[Data for this task]:

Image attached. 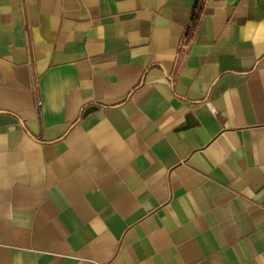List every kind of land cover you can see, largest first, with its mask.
Wrapping results in <instances>:
<instances>
[{"label":"crops","instance_id":"1","mask_svg":"<svg viewBox=\"0 0 264 264\" xmlns=\"http://www.w3.org/2000/svg\"><path fill=\"white\" fill-rule=\"evenodd\" d=\"M0 264H264V0H0Z\"/></svg>","mask_w":264,"mask_h":264}]
</instances>
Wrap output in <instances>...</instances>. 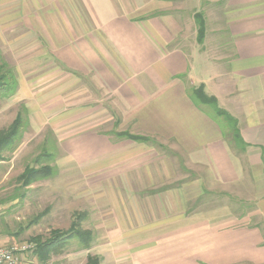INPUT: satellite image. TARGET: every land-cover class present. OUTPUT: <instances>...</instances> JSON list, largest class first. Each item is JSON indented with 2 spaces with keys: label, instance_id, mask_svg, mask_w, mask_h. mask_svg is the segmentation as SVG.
Listing matches in <instances>:
<instances>
[{
  "label": "crops",
  "instance_id": "crops-1",
  "mask_svg": "<svg viewBox=\"0 0 264 264\" xmlns=\"http://www.w3.org/2000/svg\"><path fill=\"white\" fill-rule=\"evenodd\" d=\"M1 57L29 128L110 178L100 264H264V0H0Z\"/></svg>",
  "mask_w": 264,
  "mask_h": 264
},
{
  "label": "rangeland",
  "instance_id": "rangeland-1",
  "mask_svg": "<svg viewBox=\"0 0 264 264\" xmlns=\"http://www.w3.org/2000/svg\"><path fill=\"white\" fill-rule=\"evenodd\" d=\"M1 61L4 62L3 57ZM5 64L15 77L10 65ZM22 107H25L22 103L12 105L8 98H0V130L7 128L19 112L23 119L19 138L2 153L0 160V239L10 244L27 245L37 237L49 239L55 231L65 233L73 224L91 231L93 235L95 212L102 209L104 214L109 213L110 197H115L110 178L97 180L89 177L85 184L80 171L74 168L73 163H68L70 158L61 150L57 137L46 127L38 130L29 128L27 110L22 112ZM107 123L104 130L117 137L118 133H114L116 124L111 120ZM59 138L62 141V136ZM44 151L51 158L41 162L53 169V175L28 189L21 188L17 177L26 166L39 167L35 159ZM32 249L19 256V264H85L88 255L97 256L93 251L83 250L77 239L57 248V252L45 262H41Z\"/></svg>",
  "mask_w": 264,
  "mask_h": 264
},
{
  "label": "trees",
  "instance_id": "trees-1",
  "mask_svg": "<svg viewBox=\"0 0 264 264\" xmlns=\"http://www.w3.org/2000/svg\"><path fill=\"white\" fill-rule=\"evenodd\" d=\"M195 19L197 25V41L201 43L204 35V23L200 15H196ZM16 86V80L12 75V70H10L0 58V98L12 96L16 90ZM192 96L198 103L210 106L214 115L223 118L225 123L231 128L233 138L242 144L243 148L245 147V144L239 136L236 121L226 112L218 109L213 97L206 96L201 86L192 89ZM21 110L22 112L26 111L25 107H22ZM22 127L23 119L19 112L7 128L0 130V160L2 158V153L10 149L19 138ZM117 136L125 137L138 143L150 142V139L146 137L129 135L126 133H118ZM50 158L51 155L44 151L35 159V163L39 167L26 166L23 172L17 177L19 186L23 189H28L34 183L50 178L53 175V169L49 165H44L41 162L42 160H50ZM71 239H77L83 250H89L93 235L91 231L79 229L76 224H73L69 231L65 233L55 231L51 234L49 239L42 240L38 237L32 239L33 243L31 244H34L32 251L39 257L41 262H45L51 254L57 252V248L62 247ZM85 264H100V258L98 256L88 255Z\"/></svg>",
  "mask_w": 264,
  "mask_h": 264
},
{
  "label": "built area",
  "instance_id": "built-area-1",
  "mask_svg": "<svg viewBox=\"0 0 264 264\" xmlns=\"http://www.w3.org/2000/svg\"><path fill=\"white\" fill-rule=\"evenodd\" d=\"M33 248V244L17 245L3 243L0 239V264H19V256Z\"/></svg>",
  "mask_w": 264,
  "mask_h": 264
}]
</instances>
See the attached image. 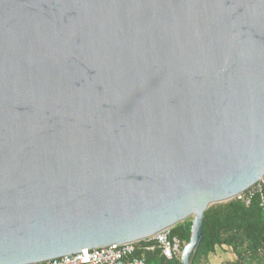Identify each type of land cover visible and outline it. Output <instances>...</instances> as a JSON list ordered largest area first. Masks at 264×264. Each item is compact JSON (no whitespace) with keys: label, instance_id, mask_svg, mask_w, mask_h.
<instances>
[{"label":"water","instance_id":"obj_1","mask_svg":"<svg viewBox=\"0 0 264 264\" xmlns=\"http://www.w3.org/2000/svg\"><path fill=\"white\" fill-rule=\"evenodd\" d=\"M264 176V0H0V264L137 243Z\"/></svg>","mask_w":264,"mask_h":264},{"label":"trees","instance_id":"obj_2","mask_svg":"<svg viewBox=\"0 0 264 264\" xmlns=\"http://www.w3.org/2000/svg\"><path fill=\"white\" fill-rule=\"evenodd\" d=\"M245 200L213 205L204 212L202 237L190 264H208L209 258L219 252H228L232 257L221 264H264V187L260 193H254L247 205ZM190 226L188 219L169 231V236L180 242L181 249L188 242ZM136 248L133 256L146 264H180L178 257H163L154 242L140 241Z\"/></svg>","mask_w":264,"mask_h":264},{"label":"built area","instance_id":"obj_3","mask_svg":"<svg viewBox=\"0 0 264 264\" xmlns=\"http://www.w3.org/2000/svg\"><path fill=\"white\" fill-rule=\"evenodd\" d=\"M263 187L264 176L252 188L236 199L242 200L245 198V204L247 205L254 193H260ZM262 210L264 213L263 203ZM143 242H154L160 249L162 256L166 259L179 258L181 252L180 242L176 238L170 237L168 232L158 233L154 237L145 239ZM137 243L84 250L80 253L36 264H146L142 259L133 256L137 250ZM152 249L153 248H146L145 250L149 251Z\"/></svg>","mask_w":264,"mask_h":264},{"label":"crops","instance_id":"obj_4","mask_svg":"<svg viewBox=\"0 0 264 264\" xmlns=\"http://www.w3.org/2000/svg\"><path fill=\"white\" fill-rule=\"evenodd\" d=\"M231 255L228 252L224 254L222 252L217 253L216 256L209 258L208 264H221L222 261L231 259Z\"/></svg>","mask_w":264,"mask_h":264}]
</instances>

[Set problem]: Please collect every line in the entries above that contains the word "rangeland", treating uppercase and lowercase as different.

[Solved problem]:
  "label": "rangeland",
  "instance_id": "rangeland-1",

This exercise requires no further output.